“你……怎么了?”徐苡迟疑了。她记得他没这么脆弱啊,怎么现在一句话不说?
之前他都不给她说话的机会。
难道是她话说的太过分了?把他全部都否定了,他被打击到了?
“也、不是说你做的全都不对。”她又这么解释了句,试图缓和气氛。
但看他仍是一言不发,只是看她,那眼神复杂得让她心里发毛。她忍不住伸出手,在他眼前晃了晃,担忧道,“你还好吗?”
他还好吗?
老实说他不太好。
不过她都问了,那还是说一说吧。
燥热的徐聿岸拉着她手下来,“你看到了,很不好。不过不用管它。”
“徐聿岸你好无聊!我什么都不想和你讲了,放我下去!”
他抓住她要抽回的手,不仅毫不松懈,反而更加用力的握着:“这是对你的生理反应,我控制不了。你说的那些,都不是我们不在一起的理由,你下意识拒绝我,只是因为过去那些糟糕的记忆。可这里面却没有一条是说你不爱我。”苡宝,”他深深望进她的眼睛,“覆水难收。你和我都一样,我们还有很长的时间,我可以去改变,我们去学着接受彼此。以前的事我做错了,也知道错了。当时我该慢慢来,不该那样逼你,应该尊重你的想法才对。现在我们因为缘分再次遇到,你就给我一个机会,看看我有没有改变,好不好?我会尊重你的所有想法,就别辜负了老天给我们俩这次重新开始的机会?”
错?他就是错了千百万件事,但强要徐苡宝,是他人生里最没做错、也绝不后悔的事情!
但他现在是个懂“尊重”的人,徐苡宝就吃虚伪的这一套。没办法,只能哄着她来。
他太了解她了。徐苡宝实际是个非常心软的人,只要他装得够好,软磨硬泡下她肯定会妥协,最后心甘情愿留在他身边一辈子。
徐聿岸见她动摇,便适时地松开了她的手,甚至主动往后撤了半步,拉开一点距离:“你看,我没有对你做什么对不对?你不愿意我绝不会逼你。我们可以像……很正常的情侣那样相处。先从……”
他正想着如何给这个“正常情侣”关系一个具体的、诱人的开端。
徐苡忽然掐了下他手臂,“先送我去医院吧。”
男人看她的脸,姑娘皱着眉,“我牙疼。”
刚到车上,大颗大颗的雨珠落下来,劈里啪啦地砸落在车窗上。雨水朦胧了外面的一切分界线。
霓虹灯的光晕也模糊起来。
徐苡这次的牙疼来得又急又猛,她蜷在副驾驶座上,坐在副驾驶上维持一个僵硬的姿势,难受得一动也不想动。
她闭着眼,试图减缓痛楚。忽然,感觉到身边的男人倾身过来,手臂绕过她的身前,熟悉的气息随之笼罩。接着,腰侧传来“咔哒”一声轻响,接着腰上的安全带被他扣好。
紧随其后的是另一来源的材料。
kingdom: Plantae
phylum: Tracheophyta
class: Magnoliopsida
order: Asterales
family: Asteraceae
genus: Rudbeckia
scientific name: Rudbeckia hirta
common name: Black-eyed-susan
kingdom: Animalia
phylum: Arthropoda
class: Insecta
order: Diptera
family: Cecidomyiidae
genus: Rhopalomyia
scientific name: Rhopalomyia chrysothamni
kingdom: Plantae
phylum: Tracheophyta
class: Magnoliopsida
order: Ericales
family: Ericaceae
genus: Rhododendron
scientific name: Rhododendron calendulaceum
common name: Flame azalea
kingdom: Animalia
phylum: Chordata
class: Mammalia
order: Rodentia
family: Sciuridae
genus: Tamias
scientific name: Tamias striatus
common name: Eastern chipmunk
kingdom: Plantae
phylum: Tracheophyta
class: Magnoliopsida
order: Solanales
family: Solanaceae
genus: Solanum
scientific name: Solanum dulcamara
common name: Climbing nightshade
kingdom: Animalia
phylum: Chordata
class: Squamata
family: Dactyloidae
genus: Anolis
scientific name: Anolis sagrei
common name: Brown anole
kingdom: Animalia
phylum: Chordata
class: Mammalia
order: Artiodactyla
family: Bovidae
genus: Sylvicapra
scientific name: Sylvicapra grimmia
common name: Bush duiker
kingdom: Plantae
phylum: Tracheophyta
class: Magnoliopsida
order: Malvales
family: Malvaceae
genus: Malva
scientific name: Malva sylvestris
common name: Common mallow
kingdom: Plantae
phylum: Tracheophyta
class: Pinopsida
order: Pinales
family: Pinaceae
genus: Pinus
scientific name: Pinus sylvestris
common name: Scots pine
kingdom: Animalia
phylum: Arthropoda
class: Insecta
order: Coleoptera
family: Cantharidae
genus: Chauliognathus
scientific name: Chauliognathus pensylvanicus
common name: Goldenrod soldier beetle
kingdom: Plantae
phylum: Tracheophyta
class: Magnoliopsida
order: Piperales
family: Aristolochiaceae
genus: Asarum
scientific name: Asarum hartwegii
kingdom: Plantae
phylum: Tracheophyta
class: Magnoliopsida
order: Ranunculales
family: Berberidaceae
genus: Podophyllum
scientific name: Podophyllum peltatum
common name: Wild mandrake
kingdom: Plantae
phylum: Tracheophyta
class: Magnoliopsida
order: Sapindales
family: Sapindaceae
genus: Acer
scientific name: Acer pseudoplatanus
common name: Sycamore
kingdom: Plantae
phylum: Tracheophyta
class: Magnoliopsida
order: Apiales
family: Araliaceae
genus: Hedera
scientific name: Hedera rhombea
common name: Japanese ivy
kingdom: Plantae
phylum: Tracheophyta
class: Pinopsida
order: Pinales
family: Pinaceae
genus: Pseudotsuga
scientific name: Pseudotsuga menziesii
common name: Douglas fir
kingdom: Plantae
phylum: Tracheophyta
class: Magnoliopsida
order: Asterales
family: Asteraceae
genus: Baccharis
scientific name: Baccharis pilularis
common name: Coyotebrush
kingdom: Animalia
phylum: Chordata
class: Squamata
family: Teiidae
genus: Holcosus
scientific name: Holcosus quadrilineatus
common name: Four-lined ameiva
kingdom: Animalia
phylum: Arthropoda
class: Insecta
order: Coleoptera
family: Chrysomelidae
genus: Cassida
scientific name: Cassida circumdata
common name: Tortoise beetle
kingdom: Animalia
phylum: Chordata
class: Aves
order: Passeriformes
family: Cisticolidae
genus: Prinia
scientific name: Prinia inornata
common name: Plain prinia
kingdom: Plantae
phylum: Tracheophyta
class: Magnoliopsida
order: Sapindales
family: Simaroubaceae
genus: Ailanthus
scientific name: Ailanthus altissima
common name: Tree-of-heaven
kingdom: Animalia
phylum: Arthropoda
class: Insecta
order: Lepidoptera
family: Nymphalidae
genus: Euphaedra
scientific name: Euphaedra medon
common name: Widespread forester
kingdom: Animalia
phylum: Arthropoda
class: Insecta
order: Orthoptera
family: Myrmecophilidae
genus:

这样的距离和姿势气氛一下变得暧昧起来,让徐苡想起二人的第一次,也是在车里,也是这样仿佛要吞噬一切的暴雨。
男人磨砺的掌心,轻轻摩挲在她脸颊。
徐苡觉得脸颊更烫了,不清是智齿发炎引起的高热,还是他手掌的温度太过灼人。
她想偏头躲开,却被他手指稳稳攥住下颌,继而他的整个手掌近乎是包裹般地托住了她的半张脸。
不只是脸颊。
在他掌心贴上来的那一刻,徐苡闭上眼,身体的温度也骤然升高。像是在她心底那片没烧尽的火,再次连绵起来,燎遍四肢百骸。
徐聿岸一直没有说话,她忍不住睁开了眼睛。
他亦沉默地看着她。
不只是徐苡,徐聿岸也想去来那个彻底改变两人关系的暴雨夜。
“苡宝,”他的声音比窗外的暴雨声更清晰,黑漆的眸子里映着她的身影,“还爱不爱我?”
徐苡嘴唇动了动,想说点什么,可剧烈的牙疼让她很难受。她推开了徐聿岸靠近的脸,躲开了他像是要落下来的吻。
身前的阴影和压迫感倏然退去。
徐聿岸沉默地坐回驾驶座,脸上没什么表情,只是抬手扯松了一点领口,然后干脆利落地发动了车子。
雨势越来越大,雨点密集地砸在车顶。虽然雨刮一下下刮擦,但可见度依然很低。
“等雨小一点再去吧。”徐苡望着这条长长的下坡路已经毫无车辆。
她住的这个小区在半山腰,再往上是庄园,所以这条下山路很少有陌生车辆来往,可见这样的大雨,住户都选择不出门。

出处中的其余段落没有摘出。